Wang Mingjie, Ye Yuzhen, Tang Haixu
School of Informatics and Computing, Indiana University, Bloomington, IN 47405, USA.
J Comput Biol. 2012 Jun;19(6):814-25. doi: 10.1089/cmb.2012.0058.
The wide applications of next-generation sequencing (NGS) technologies in metagenomics have raised many computational challenges. One of the essential problems in metagenomics is to estimate the taxonomic composition of a microbial community, which can be approached by mapping shotgun reads acquired from the community to previously characterized microbial genomes followed by quantity profiling of these species based on the number of mapped reads. This procedure, however, is not as trivial as it appears at first glance. A shotgun metagenomic dataset often contains DNA sequences from many closely-related microbial species (e.g., within the same genus) or strains (e.g., within the same species), thus it is often difficult to determine which species/strain a specific read is sampled from when it can be mapped to a common region shared by multiple genomes at high similarity. Furthermore, high genomic variations are observed among individual genomes within the same species, which are difficult to be differentiated from the inter-species variations during reads mapping. To address these issues, a commonly used approach is to quantify taxonomic distribution only at the genus level, based on the reads mapped to all species belonging to the same genus; alternatively, reads are mapped to a set of representative genomes, each selected to represent a different genus. Here, we introduce a novel approach to the quantity estimation of closely-related species within the same genus by mapping the reads to their genomes represented by a de Bruijn graph, in which the common genomic regions among them are collapsed. Using simulated and real metagenomic datasets, we show the de Bruijn graph approach has several advantages over existing methods, including (1) it avoids redundant mapping of shotgun reads to multiple copies of the common regions in different genomes, and (2) it leads to more accurate quantification for the closely-related species (and even for strains within the same species).

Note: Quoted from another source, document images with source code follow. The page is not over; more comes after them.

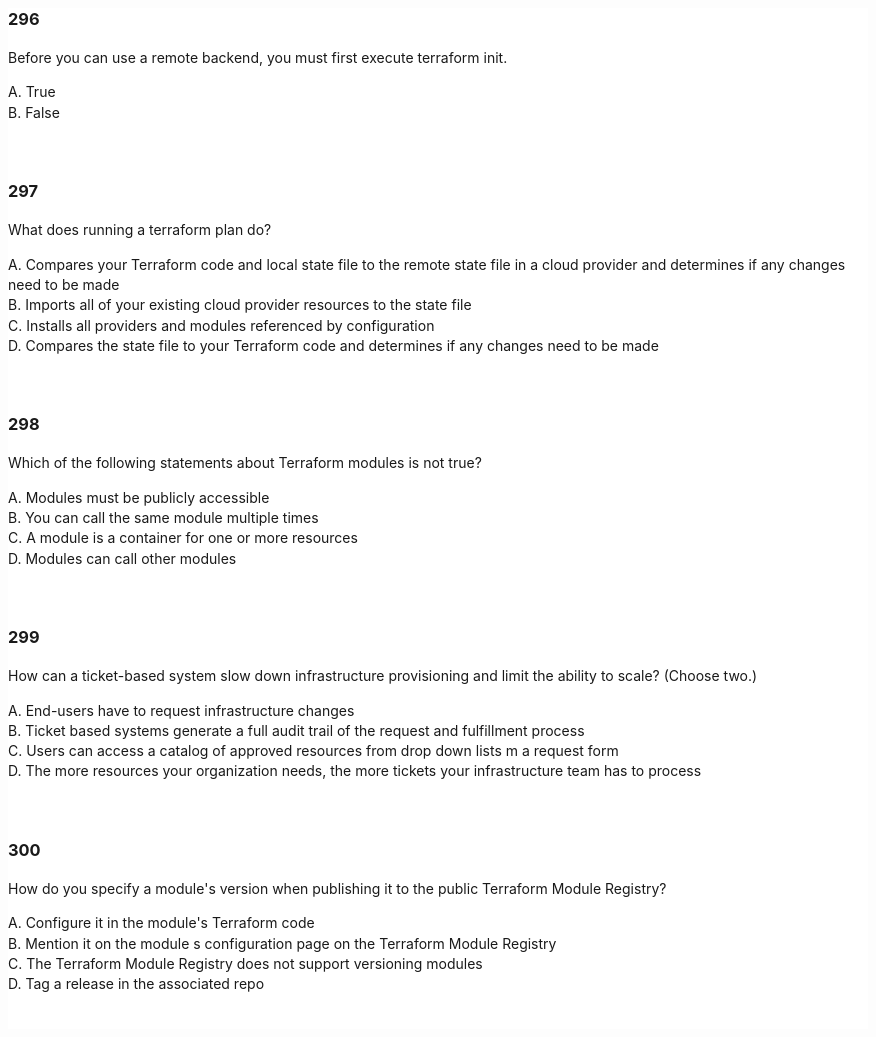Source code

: ### 296

Before you can use a remote backend, you must first execute terraform init.<br>

A. True<br>
B. False<br>

<br>

### 297

What does running a terraform plan do?<br>

A. Compares your Terraform code and local state file to the remote state file in a cloud provider and determines if any changes need to be made<br>
B. Imports all of your existing cloud provider resources to the state file<br>
C. Installs all providers and modules referenced by configuration<br>
D. Compares the state file to your Terraform code and determines if any changes need to be made<br>

<br>

### 298

Which of the following statements about Terraform modules is not true?<br>

A. Modules must be publicly accessible<br>
B. You can call the same module multiple times<br>
C. A module is a container for one or more resources<br>
D. Modules can call other modules<br>

<br>

### 299

How can a ticket-based system slow down infrastructure provisioning and limit the ability to scale? (Choose two.)<br>

A. End-users have to request infrastructure changes<br>
B. Ticket based systems generate a full audit trail of the request and fulfillment process<br>
C. Users can access a catalog of approved resources from drop down lists m a request form<br>
D. The more resources your organization needs, the more tickets your infrastructure team has to process<br>

<br>

### 300

How do you specify a module's version when publishing it to the public Terraform Module Registry?<br>

A. Configure it in the module's Terraform code<br>
B. Mention it on the module s configuration page on the Terraform Module Registry<br>
C. The Terraform Module Registry does not support versioning modules<br>
D. Tag a release in the associated repo<br>

<br>
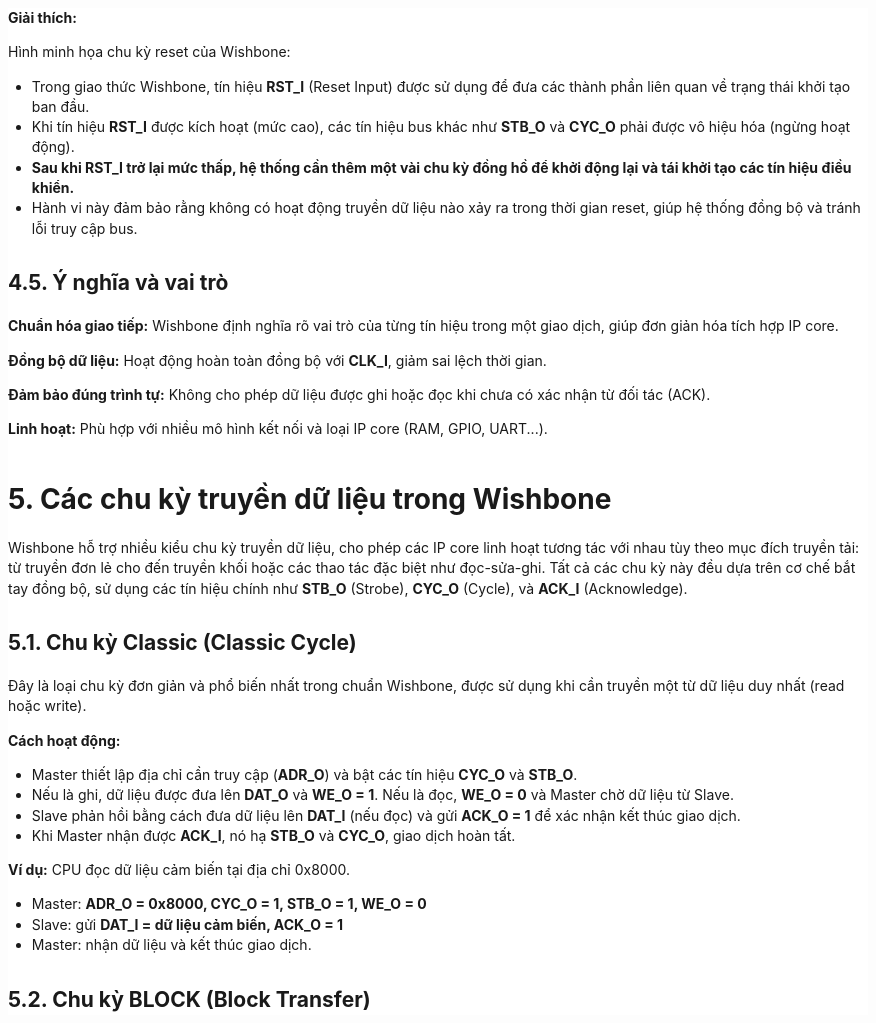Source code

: 
**Giải thích:**

Hình minh họa chu kỳ reset của Wishbone:

- Trong giao thức Wishbone, tín hiệu **RST_I** (Reset Input) được sử dụng để đưa các thành phần liên quan về trạng thái khởi tạo ban đầu.
- Khi tín hiệu **RST_I** được kích hoạt (mức cao), các tín hiệu bus khác như **STB_O** và **CYC_O** phải được vô hiệu hóa (ngừng hoạt động).
- **Sau khi RST_I trở lại mức thấp, hệ thống cần thêm một vài chu kỳ đồng hồ để khởi động lại và tái khởi tạo các tín hiệu điều khiển.**
- Hành vi này đảm bảo rằng không có hoạt động truyền dữ liệu nào xảy ra trong thời gian reset, giúp hệ thống đồng bộ và tránh lỗi truy cập bus.

## **4.5. Ý nghĩa và vai trò**

**Chuẩn hóa giao tiếp:** Wishbone định nghĩa rõ vai trò của từng tín hiệu trong một giao dịch, giúp đơn giản hóa tích hợp IP core.

**Đồng bộ dữ liệu:** Hoạt động hoàn toàn đồng bộ với **CLK_I**, giảm sai lệch thời gian.

**Đảm bảo đúng trình tự:** Không cho phép dữ liệu được ghi hoặc đọc khi chưa có xác nhận từ đối tác (ACK).

**Linh hoạt:** Phù hợp với nhiều mô hình kết nối và loại IP core (RAM, GPIO, UART...).

# **5. Các chu kỳ truyền dữ liệu trong Wishbone**

Wishbone hỗ trợ nhiều kiểu chu kỳ truyền dữ liệu, cho phép các IP core linh hoạt tương tác với nhau tùy theo mục đích truyền tải: từ truyền đơn lẻ cho đến truyền khối hoặc các thao tác đặc biệt như đọc-sửa-ghi. Tất cả các chu kỳ này đều dựa trên cơ chế bắt tay đồng bộ, sử dụng các tín hiệu chính như **STB_O** (Strobe), **CYC_O** (Cycle), và **ACK_I** (Acknowledge).

## **5.1. Chu kỳ Classic (Classic Cycle)**

Đây là loại chu kỳ đơn giản và phổ biến nhất trong chuẩn Wishbone, được sử dụng khi cần truyền một từ dữ liệu duy nhất (read hoặc write).

**Cách hoạt động:**

- Master thiết lập địa chỉ cần truy cập (**ADR_O**) và bật các tín hiệu **CYC_O** và **STB_O**.
- Nếu là ghi, dữ liệu được đưa lên **DAT_O** và **WE_O = 1**. Nếu là đọc, **WE_O = 0** và Master chờ dữ liệu từ Slave.
- Slave phản hồi bằng cách đưa dữ liệu lên **DAT_I** (nếu đọc) và gửi **ACK_O = 1** để xác nhận kết thúc giao dịch.
- Khi Master nhận được **ACK_I**, nó hạ **STB_O** và **CYC_O**, giao dịch hoàn tất.

**Ví dụ:** CPU đọc dữ liệu cảm biến tại địa chỉ 0x8000.

- Master: **ADR_O = 0x8000, CYC_O = 1, STB_O = 1, WE_O = 0**
- Slave: gửi **DAT_I = dữ liệu cảm biến, ACK_O = 1**
- Master: nhận dữ liệu và kết thúc giao dịch.

## **5.2. Chu kỳ BLOCK (Block Transfer)**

下一代测序(NGS)技术在宏基因组学中的广泛应用带来了许多计算挑战。宏基因组学中的一个基本问题是估计微生物群落的分类组成,这可以通过将从群落中获得的鸟枪法 reads 映射到先前已表征的微生物基因组,然后根据映射 reads 的数量对这些物种进行定量分析来实现。然而,这个过程并不像乍看起来那么简单。鸟枪法宏基因组数据集通常包含来自许多密切相关的微生物物种(例如,同一属内)或菌株(例如,同一物种内)的 DNA 序列,因此当一个特定的 read 可以以高相似性映射到多个基因组共享的共同区域时,通常很难确定它是从哪个物种/菌株中采样的。此外,在同一物种内的个体基因组之间观察到高度的基因组变异,在 reads 映射过程中很难将其与种间变异区分开来。为了解决这些问题,一种常用的方法是仅基于映射到同一属的所有物种的 reads 来在属水平上定量分类分布;或者,将 reads 映射到一组代表性基因组,每个基因组被选来代表一个不同的属。在这里,我们介绍一种新的方法,通过将 reads 映射到由 de Bruijn 图表示的它们的基因组来估计同一属内密切相关物种的数量,其中它们之间的共同基因组区域被压缩。使用模拟和真实的宏基因组数据集,我们表明 de Bruijn 图方法相对于现有方法有几个优点,包括(1)它避免了鸟枪法 reads 对不同基因组中共同区域的多个副本的冗余映射,以及(2)它对密切相关物种(甚至同一物种内的菌株)导致更准确的定量。